Figure 20. Structure of atorvastatin calcium salt.

Figure 21. Route to optically pure (R)-4-cyano-3-hydroxy-butyric acid starting from readily available epichlorohydrin using a nitrilase.

Figure 22. An aldolase (DERA) catalyzes the direct formation of two stereocenters from acetaldehyde and chloroacetaldehyde with subsequent formation of a hemiacetal.

Figure 23. Route to optically pure (R)-4-cyano-3-hydroxy-butyric acid starting from a prochiral ketone using a combination of a ketoreductase (KRED), a glucose dehydrogenase (GDH), and a halohydrin dehalogenase (HHDH). The reduction was performed with 240 g ketone at pH 7 in a buffer (570 ml) containing 100 mM triethanolamine and butyl acetate (370 ml) for 8 h at 25 °C. Both enzymes (854 mg KRED and 578 mg GDH) were added as lyophilized powders. After addition of Celite and filtration, the product was extracted with butyl acetate yielding 96% alcohol.

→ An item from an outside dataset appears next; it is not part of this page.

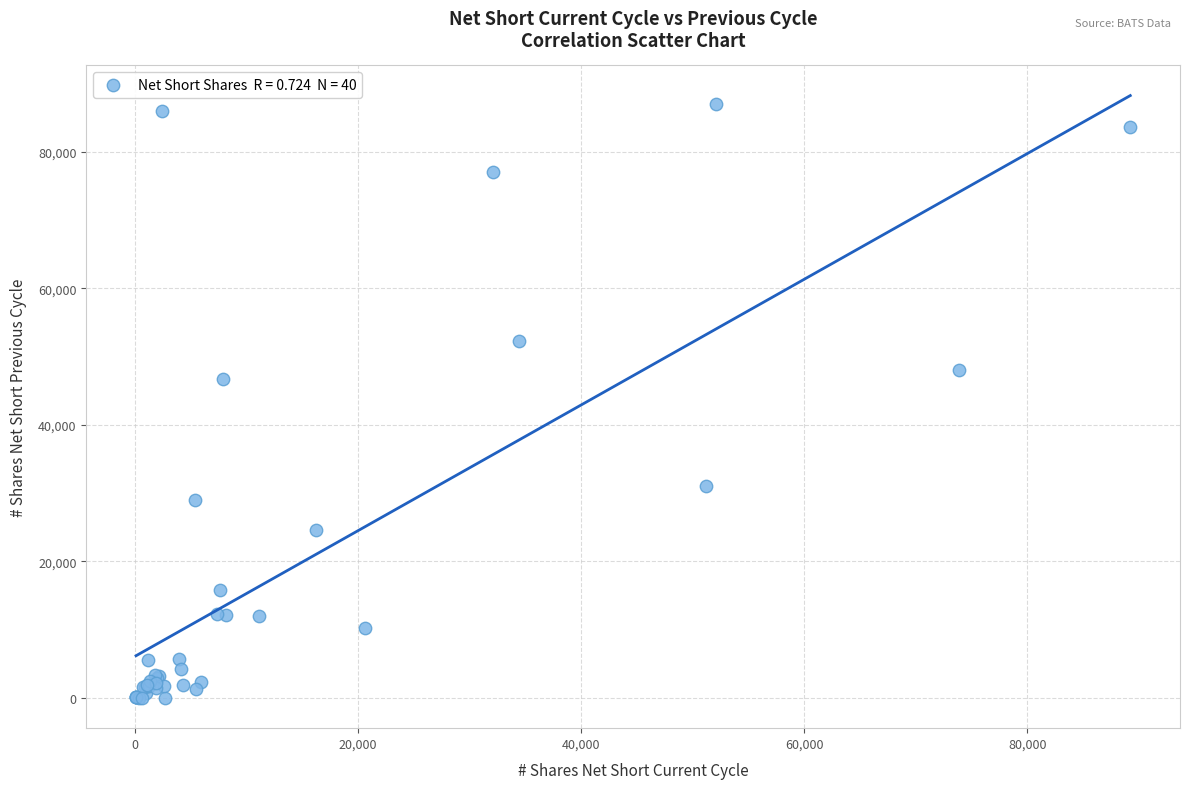

What Y value in the scatter plot is closest to 43527?

46683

The subsequent cyanation step was performed in an airtight reactor (due to the presence of gaseous HCN) at pH 7.3 and 40 °C with 1.03 g HHDH (supplied as aqueous solution) with 70 g alcohol in a ~400 ml volume. After complete conversion and removal of residual HCN, the mixture was treated with Celite and bleach followed by filtration and product extraction with ethyl acetate yielding 93% final product (Ma et al., 2010).